**WHAT TO PRODUCE**
Would you copy exactly the lines in the data below from the one that has "and wrote my" through the one that has "AWS Step Functions: Orchestration", dropping any pictures?
* * * * * * *
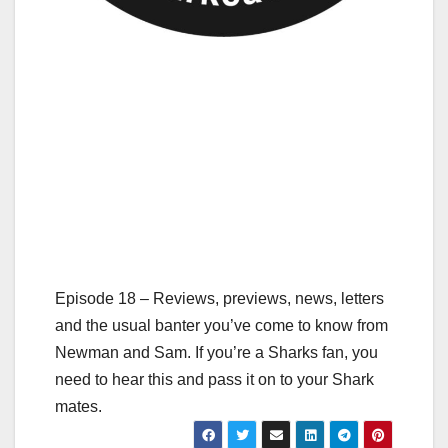
Episode 18 – Reviews, previews, news, letters
and the usual banter you’ve come to know from
Newman and Sam. If you’re a Sharks fan, you
need to hear this and pass it on to your Shark
mates.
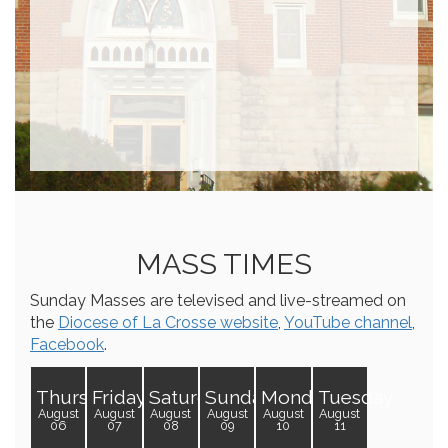
MASS TIMES
Sunday Masses are televised and live-streamed on
the
Diocese of La Crosse website
,
YouTube channel
,
Facebook
.
Thursday
Friday
Saturday
Sunday
Monday
Tuesday
August
August
August
August
August
August
06
07
08
09
10
11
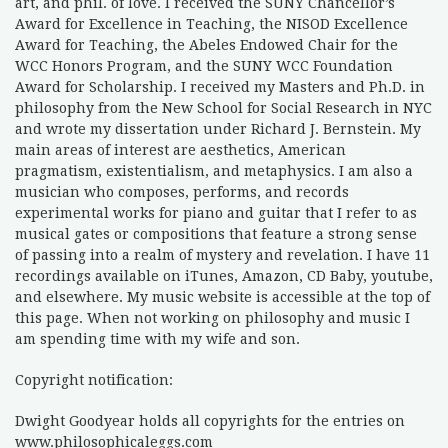
art, and phil. of love. I received the SUNY Chancellor’s
Award for Excellence in Teaching, the NISOD Excellence
Award for Teaching, the Abeles Endowed Chair for the
WCC Honors Program, and the SUNY WCC Foundation
Award for Scholarship. I received my Masters and Ph.D. in
philosophy from the New School for Social Research in NYC
and wrote my dissertation under Richard J. Bernstein. My
main areas of interest are aesthetics, American
pragmatism, existentialism, and metaphysics. I am also a
musician who composes, performs, and records
experimental works for piano and guitar that I refer to as
musical gates or compositions that feature a strong sense
of passing into a realm of mystery and revelation. I have 11
recordings available on iTunes, Amazon, CD Baby, youtube,
and elsewhere. My music website is accessible at the top of
this page. When not working on philosophy and music I
am spending time with my wife and son.
Copyright notification:
Dwight Goodyear holds all copyrights for the entries on
www.philosophicaleggs.com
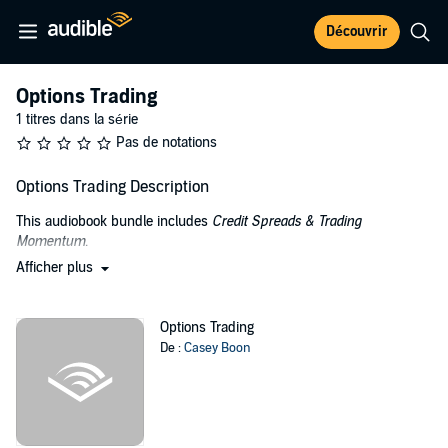
Découvrir
Options Trading
1 titres dans la série
Pas de notations
Options Trading Description
This audiobook bundle includes
Credit Spreads & Trading
Momentum
.
Afficher plus
In
Credit Spreads: Beginners Guide to Low Risk, Secure, Easy to
Manage, Consistent Profits for Long Term Wealth Creation
learn the
following:
Options Trading
De :
Casey Boon
Tools and strategies to help the novice trader start making
profits sooner
How easy and simple it is to learn
How to make returns in any market whether bearish or
bullish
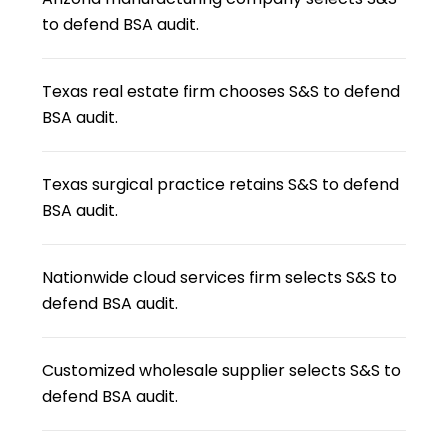
to defend BSA audit.
Texas real estate firm chooses S&S to defend
BSA audit.
Texas surgical practice retains S&S to defend
BSA audit.
Nationwide cloud services firm selects S&S to
defend BSA audit.
Customized wholesale supplier selects S&S to
defend BSA audit.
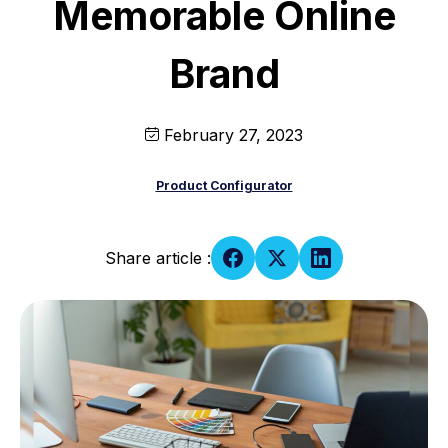
Memorable Online
Brand
February 27, 2023
Product Configurator
Share article :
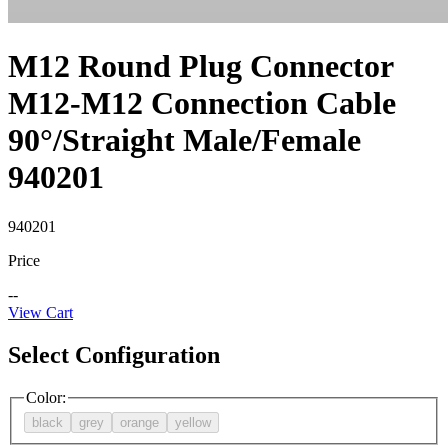
M12 Round Plug Connector
M12-M12 Connection Cable
90°/Straight Male/Female
940201
940201
Price
--
View Cart
Select Configuration
Color
:
black
grey
orange
yellow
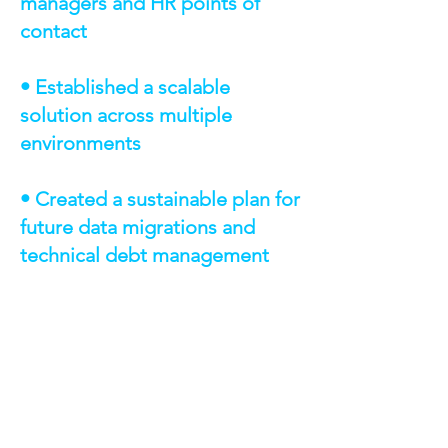
managers and HR points of
contact
• Established a scalable
solution across multiple
environments
• Created a sustainable plan for
future data migrations and
technical debt management
TECHNOLOGIES &
CAPABILITIES
AWS Step Functions: Orchestration
of Salesforce data extraction
workflows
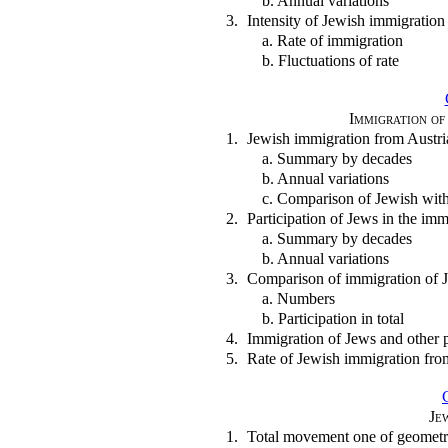
b. Annual variations
3.
Intensity of Jewish immigratio
a. Rate of immigration
b. Fluctuations of rate
Immigration of
1.
Jewish immigration from Austr
a. Summary by decades
b. Annual variations
c. Comparison of Jewish with
2.
Participation of Jews in the im
a. Summary by decades
b. Annual variations
3.
Comparison of immigration of 
a. Numbers
b. Participation in total
4.
Immigration of Jews and other 
5.
Rate of Jewish immigration fr
Je
1.
Total movement one of geometri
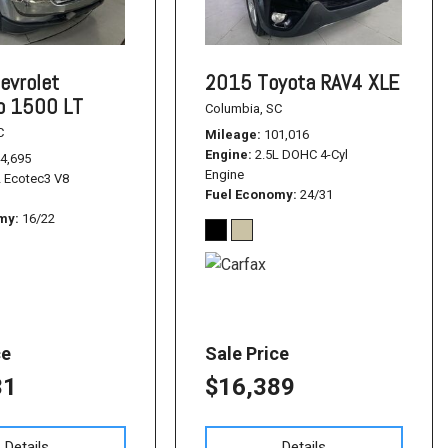
evrolet
2015 Toyota RAV4 XLE
do 1500 LT
Columbia, SC
C
Mileage
101,016
Engine
2.5L DOHC 4-Cyl
4,695
Engine
L Ecotec3 V8
Fuel Economy
24/31
omy
16/22
ce
Sale Price
31
$16,389
Details
Details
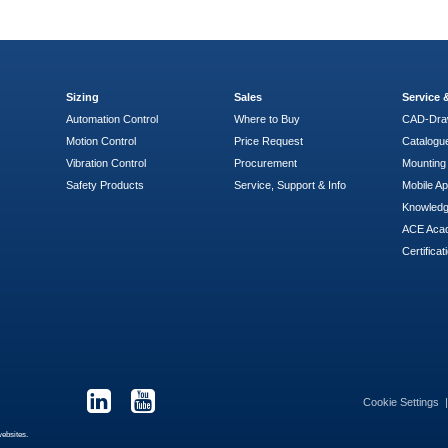
Sizing
Sales
Service
Automation Control
Where to Buy
CAD-Dra
Motion Control
Price Request
Catalogu
Vibration Control
Procurement
Mounting 
Safety Products
Service, Support & Info
Mobile A
Knowled
ACE Aca
Certificat
Cookie Settings
websites.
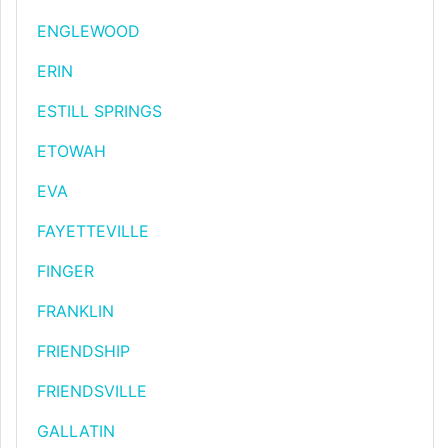
ENGLEWOOD
ERIN
ESTILL SPRINGS
ETOWAH
EVA
FAYETTEVILLE
FINGER
FRANKLIN
FRIENDSHIP
FRIENDSVILLE
GALLATIN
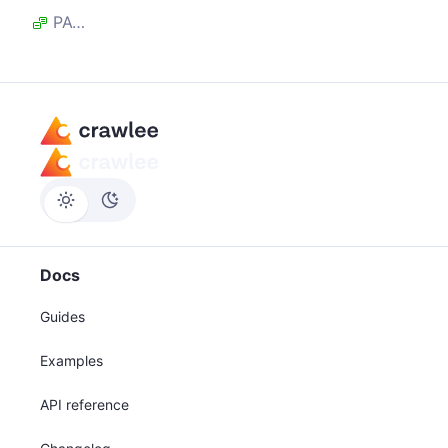
PAGE_CREATED
Docs
Guides
Examples
API reference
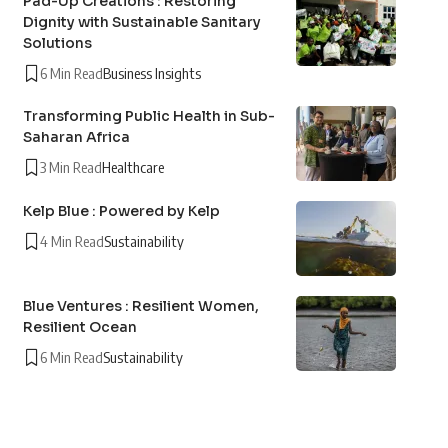
Pad-Up Creations : Restoring
Dignity with Sustainable Sanitary
Solutions
6 Min Read
Business Insights
Transforming Public Health in Sub-
Saharan Africa
3 Min Read
Healthcare
Kelp Blue : Powered by Kelp
4 Min Read
Sustainability
Blue Ventures : Resilient Women,
Resilient Ocean
6 Min Read
Sustainability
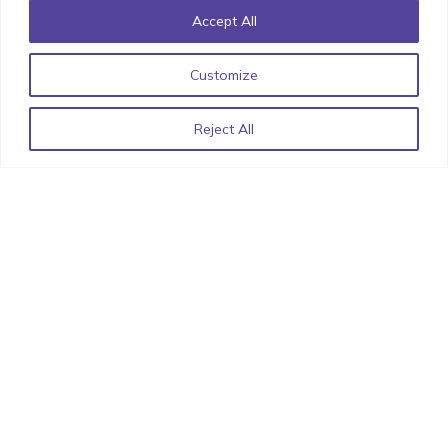
Accept All
Customize
Iconic UI Design: How Minor Details can have Major
Impact!
October 20, 2022
Reject All
List of React Libraries for 2022 by StimulusCo
June 15,
2022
* * * * * * *
**EXERCISE OUTPUT**
and wrote my dissertation under Richard J. Bernstein. My
main areas of interest are aesthetics, American
pragmatism, existentialism, and metaphysics. I am also a
musician who composes, performs, and records
experimental works for piano and guitar that I refer to as
musical gates or compositions that feature a strong sense
of passing into a realm of mystery and revelation. I have 11
recordings available on iTunes, Amazon, CD Baby, youtube,
and elsewhere. My music website is accessible at the top of
this page. When not working on philosophy and music I
am spending time with my wife and son.
Copyright notification:
Dwight Goodyear holds all copyrights for the entries on
www.philosophicaleggs.com
Découvrir
Options Trading
1 titres dans la série
Pas de notations
Options Trading Description
This audiobook bundle includes
Credit Spreads & Trading
Momentum
.
Afficher plus
In
Credit Spreads: Beginners Guide to Low Risk, Secure, Easy to
Manage, Consistent Profits for Long Term Wealth Creation
learn the
following:
Options Trading
De :
Casey Boon
Tools and strategies to help the novice trader start making
profits sooner
How easy and simple it is to learn
How to make returns in any market whether bearish or
bullish
to defend BSA audit.
Texas real estate firm chooses S&S to defend
BSA audit.
Texas surgical practice retains S&S to defend
BSA audit.
Nationwide cloud services firm selects S&S to
defend BSA audit.
Customized wholesale supplier selects S&S to
defend BSA audit.
Memorable Online
Brand
February 27, 2023
Product Configurator
Share article :
M12 Round Plug Connector
M12-M12 Connection Cable
90°/Straight Male/Female
940201
940201
Price
--
View Cart
Select Configuration
Color
:
black
grey
orange
yellow
managers and HR points of
contact
• Established a scalable
solution across multiple
environments
• Created a sustainable plan for
future data migrations and
technical debt management
TECHNOLOGIES &
CAPABILITIES
AWS Step Functions: Orchestration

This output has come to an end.